The Right Coast
July 23, 2004
Hating Wilson and Hating Bush
By Maimon Schwarzschild
William Leuchtenberg's history of the post-First World War US, "The Perils of Prosperity 1914 - 1932" tells the tale of Woodrow Wilson's failure to carry the country with him not only on the League of Nations, but also in behalf of continuing US involvement in the post-war settlement: an involvement which might have moderated some of the idiocies which helped make Hitler and the Second World War inevitable. "Henry Cabot Lodge was not an isolationist", writes Leuchtenberg. "He was, if anything, more willing than Wilson to engage in European power politics. But he was a fierce Republican partisan with his eye on the 1920 election. Furthermore, he fancied himself a 'scholar in politics', and he resented Wilson's assumption of the same role. 'I never expected to hate anyone in politics with the hatred I feel towards Wilson', Lodge had written to Roosevelt in 1915. As the historian John Garraty concluded, 'In the last analysis, Lodge preferred a dead League to the one proposed by Wilson.'"
"The leaders of the Republican party shared Wilson's conviction that foreign policy was a partisan matter", writes Leuchtenberg, "and Wilson was bitterly hated by the two most influential Republicans, Lodge and Theodore Roosevelt. Both had shown considerable interest in the idea of a League at one time, but...they would have nothing to do with a Wilson League. Nor did they intend to permit the Democratic Party to go to the polls in 1920 claiming credit both for having waged a victorious war and for having created a League of Nations. In their...hatred of Wilson, in their concern for the fortunes of the Republican Party, they would stop at nothing, even if they completely undermined the president's position and played into the hands of the European nationalists."

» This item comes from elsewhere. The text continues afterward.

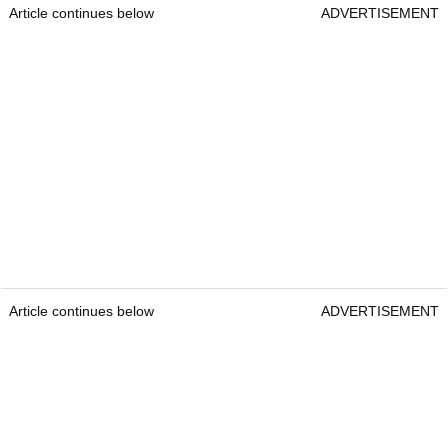
Article continues below
ADVERTISEMENT
Article continues below
ADVERTISEMENT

In November 1918, "Roosevelt issued a statement which was duly noted in the capitals of Europe: 'Our allies and our enemies and Mr Wilson himself should all understand that Mr Wilson has no authority whatsoever to speak for the American people at this time... Mr Wilson and his Fourteen Points and his four supplementary points and his five complementary points and all his utterances every which way have ceased to have any shadow of right to be accepted as expressive of the will of the American people.'"
And "When Alice Roosevelt Longworth, Teddy's daughter, saw Wilson enter the White House on his return from Paris, she made the sign of the evil eye and cried: 'A murrain on him, a murrain on him, a murrain on him!'"

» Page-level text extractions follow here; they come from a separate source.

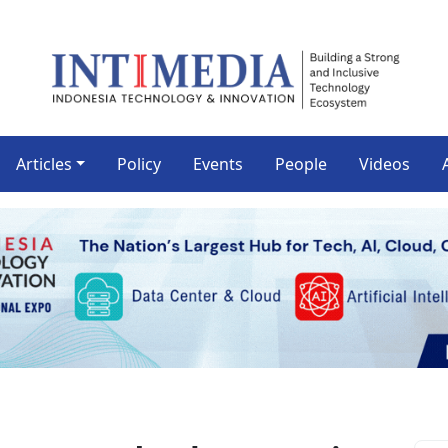
Articles
Policy
Events
People
Videos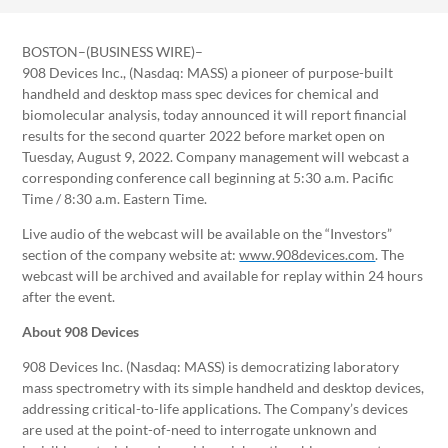
BOSTON–(BUSINESS WIRE)–
908 Devices Inc., (Nasdaq: MASS) a pioneer of purpose-built
handheld and desktop mass spec devices for chemical and
biomolecular analysis, today announced it will report financial
results for the second quarter 2022 before market open on
Tuesday, August 9, 2022. Company management will webcast a
corresponding conference call beginning at 5:30 a.m. Pacific
Time / 8:30 a.m. Eastern Time.
Live audio of the webcast will be available on the “Investors”
section of the company website at:
www.908devices.com
. The
webcast will be archived and available for replay within 24 hours
after the event.
About 908 Devices
908 Devices Inc. (Nasdaq: MASS) is democratizing laboratory
mass spectrometry with its simple handheld and desktop devices,
addressing critical-to-life applications. The Company’s devices
are used at the point-of-need to interrogate unknown and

Woodrow Wilson was a deeply flawed political character: arrogant, cold, self-righteous. No doubt he brought many of his troubles on himself. But as Leuchtenberg says, "Wilson's defeat is a sad chapter in American history, even if one rejects the more romanticized versions of it." The parallels are obvious to today's enraged hatred for Bush among Democrats and their supporters in the media, in Hollywood, and elsewhere. (It would seem obvious to me that George Bush is a much less readily hateable character than Wilson, except that so many people in fact seem to have worked up so much hatred for him.) The danger, of course, is that this hatred -- if translated into political success this year -- may have incalculable effects for the future, just as the partisan impulse to ensure that Wodrow Wilson should fail, regardless of the cost, had grave costs for America and for the world in the era after the First World War.